* [Source passage]:
-------------------------
Written by Lucy Peters
Depression affects up to 20% and anxiety 10% of people with cancer, compared to 5% and 7%, respectively, of the general population – as per a 2018 study (by Alexandra Pittman), published in the British Medical Journal. Treating these mental conditions is vital, say researchers, because when they are ignored, both quality of life and survival, are reduced. Specific types of cancer (e.g. lung cancer) are thought to release specific chemicals which are tied into depression, while some treatments (such as chemotherapy) are also linked to this mental condition. Because antidepressant medications can interact poorly with some cancer treatments, health professionals are constantly on the lookout for natural ways to combat anxiety and depression, especially in mild-to-moderate cases. Among a small group of therapies (which includes yoga and mindfulness meditation), art creation is also proving powerful, as found in specific studies.
Art Therapy Can Reduce Pain and Anxiety in Cancer Symptoms
A study (by researchers at Northwestern Memorial Hospital) published in the Journal of Pain and Symptom Management found that art therapy could quell a wide array of symptoms related to pain and anxiety in patients with cancer. The study involved 50 patients at Northwestern Memorial, who took part in the study for four months. During this time, said scientists, art therapy distracted patients from their disease, enabling them to focus on a positive activity they felt in control of. At the end of the study period, patients found that eight out of nine symptoms in the ESAS (Edmonton Symptom Assessment Scale) were reduced. These included depression, anxiety, drowsiness, shortness of breath, and poor appetite. The only symptom on the scale that was not alleviated, was that of nausea.
Art Therapy is Easy, Cost-Effective and Powerful
Art can essentially be practiced by people of all ages – not only those with talent. The advent of new digital technologies mean that the average tech user has many devices at hand that can help them create beautiful artworks. Those into pencil drawing, meanwhile, can find numerous tutorials on drawing faces, figures, and even nature forms – all with just a click or two of their tablet or smartphone. Therefore, art creation can extend to beyond the works created in a formal therapeutical setting. Art can become a hobby that fervent creators can get ‘lost in’ as they seize the present moment and use it to express their current thoughts and emotions.
Art Therapies and Cancer Carers
A study undertaken this year by scientists at Drexel University found that in the battle against cancer, art therapy can help those who care for those who are ill. This is true whether or not the carer is a professional – such as a nurse – or a loved one of the person battling the disease. The researchers stated that families and oncology professionals can experience negative effects while caring for someone who is ill – including compassion fatigue, not having enough time to self-care, and (in the case of family) financial concerns. In the study, a total of 34 caregivers enjoyed 45 minutes of art therapy, creating art and discussing its significance afterwards. Before and after each session, participants were given surveys to report positive and negative feelings (including stress and anxiety). After art therapy, they expressed increases in enjoyment and positivity, and a decrease in negative emotions.
Research has shown that art therapy can help cancer patients battle anxiety and depression. Art has also been found to be beneficial to carers, who can face significant stress when a patient or loved one is diagnosed with cancer. Art is increasingly being used to boost the quality of life of cancer patients, and reduce the stress associated with the disease itself and its treatment.
-------------------------
(Saved data entries)

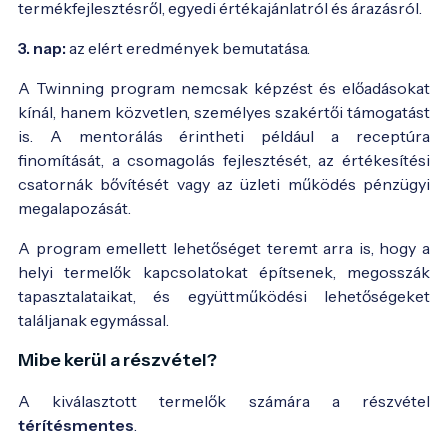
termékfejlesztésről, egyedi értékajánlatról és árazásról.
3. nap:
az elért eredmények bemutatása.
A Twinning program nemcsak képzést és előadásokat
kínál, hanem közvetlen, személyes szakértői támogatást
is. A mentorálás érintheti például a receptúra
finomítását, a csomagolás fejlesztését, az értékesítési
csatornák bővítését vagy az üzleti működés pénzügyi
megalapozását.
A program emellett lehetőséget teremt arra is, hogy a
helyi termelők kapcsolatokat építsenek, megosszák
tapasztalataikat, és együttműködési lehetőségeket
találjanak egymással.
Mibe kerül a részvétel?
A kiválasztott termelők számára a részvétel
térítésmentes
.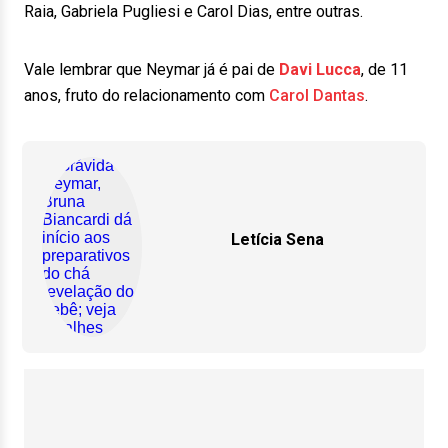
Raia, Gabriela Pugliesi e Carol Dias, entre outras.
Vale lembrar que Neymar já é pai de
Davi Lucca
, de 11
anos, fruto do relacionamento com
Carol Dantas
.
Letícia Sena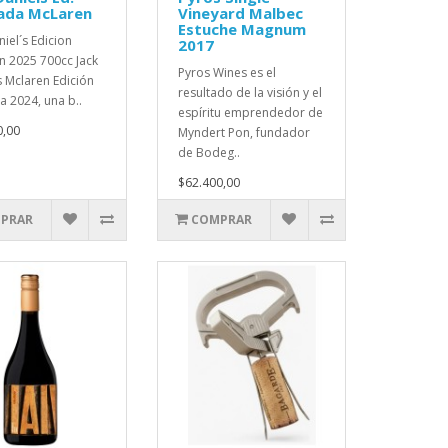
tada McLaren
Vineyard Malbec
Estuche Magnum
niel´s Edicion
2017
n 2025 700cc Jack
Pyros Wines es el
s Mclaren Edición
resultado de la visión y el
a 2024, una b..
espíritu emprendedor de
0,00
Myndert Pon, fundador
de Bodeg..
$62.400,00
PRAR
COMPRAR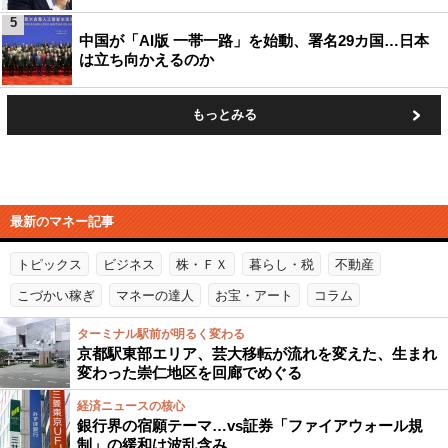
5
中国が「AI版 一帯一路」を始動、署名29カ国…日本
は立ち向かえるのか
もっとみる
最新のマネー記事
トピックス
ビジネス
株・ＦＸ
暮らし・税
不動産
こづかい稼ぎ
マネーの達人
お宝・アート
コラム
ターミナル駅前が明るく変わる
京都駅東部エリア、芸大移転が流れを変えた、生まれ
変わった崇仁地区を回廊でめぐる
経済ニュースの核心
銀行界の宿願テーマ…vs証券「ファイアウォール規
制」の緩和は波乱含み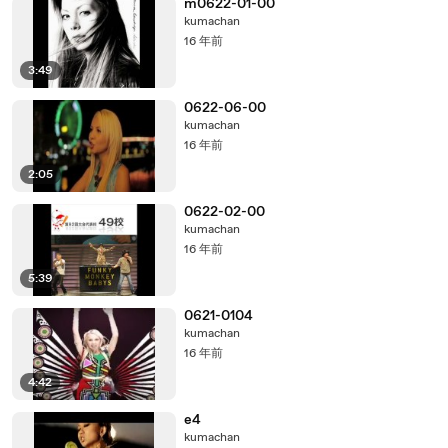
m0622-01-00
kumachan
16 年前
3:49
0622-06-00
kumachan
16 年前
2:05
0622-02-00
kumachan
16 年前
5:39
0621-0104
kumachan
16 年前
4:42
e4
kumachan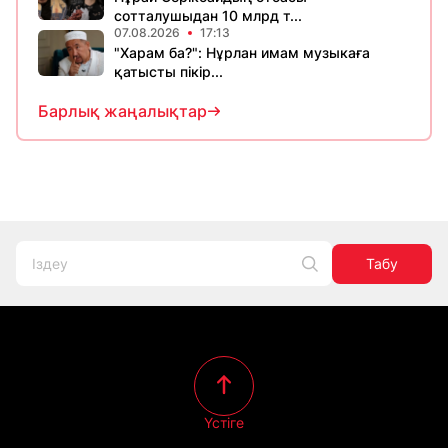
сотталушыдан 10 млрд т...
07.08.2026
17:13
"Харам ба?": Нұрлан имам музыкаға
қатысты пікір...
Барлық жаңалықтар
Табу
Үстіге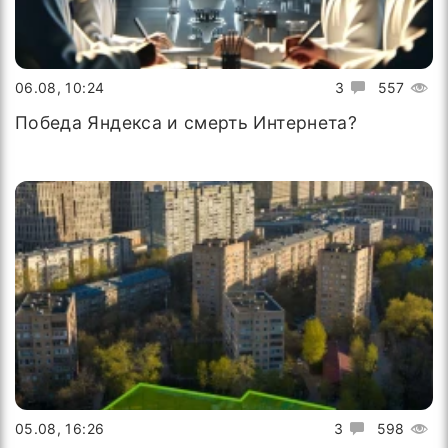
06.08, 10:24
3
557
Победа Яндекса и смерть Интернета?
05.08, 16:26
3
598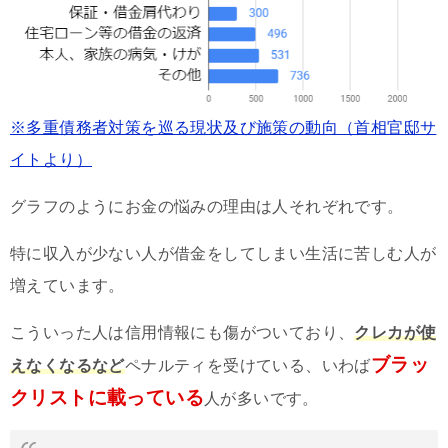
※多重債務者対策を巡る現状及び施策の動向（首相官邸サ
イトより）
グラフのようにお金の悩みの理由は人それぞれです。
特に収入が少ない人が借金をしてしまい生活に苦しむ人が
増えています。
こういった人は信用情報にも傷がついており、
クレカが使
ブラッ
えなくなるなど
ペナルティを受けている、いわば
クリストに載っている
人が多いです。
-------------------------
* [What this exercise asks]:
[1] Write out the stretch of the art therapy article from "Art Therapy is" through "thoughts and emotions.".
[2] Answer these questions from the art therapy article:
(a) How many patients took part in the Northwestern Memorial study?
(b) Which symptom on the ESAS was not alleviated?
(c) How long did the caregivers in the Drexel University study spend in art therapy?
[3] Condense the paragraph of the art therapy article that begins "A study undertaken this year by scientists at Drexel University" into a bulleted list that keeps its main facts.

* [Answers to the problems]:
[1]
Art Therapy is Easy, Cost-Effective and Powerful
Art can essentially be practiced by people of all ages – not only those with talent. The advent of new digital technologies mean that the average tech user has many devices at hand that can help them create beautiful artworks. Those into pencil drawing, meanwhile, can find numerous tutorials on drawing faces, figures, and even nature forms – all with just a click or two of their tablet or smartphone. Therefore, art creation can extend to beyond the works created in a formal therapeutical setting. Art can become a hobby that fervent creators can get ‘lost in’ as they seize the present moment and use it to express their current thoughts and emotions.

[2]
(a) 50 patients
(b) Nausea
(c) 45 minutes

[3]
- Drexel University scientists found that art therapy can help people who care for those with cancer, whether professional carers such as nurses or loved ones.
- Carers can suffer compassion fatigue, lack of time for self-care and, for families, financial concerns.
- 34 caregivers took part in 45 minutes of art therapy, creating art and discussing its significance.
- Surveys before and after each session recorded positive and negative feelings.
- After art therapy, participants reported more enjoyment and positivity and fewer negative emotions.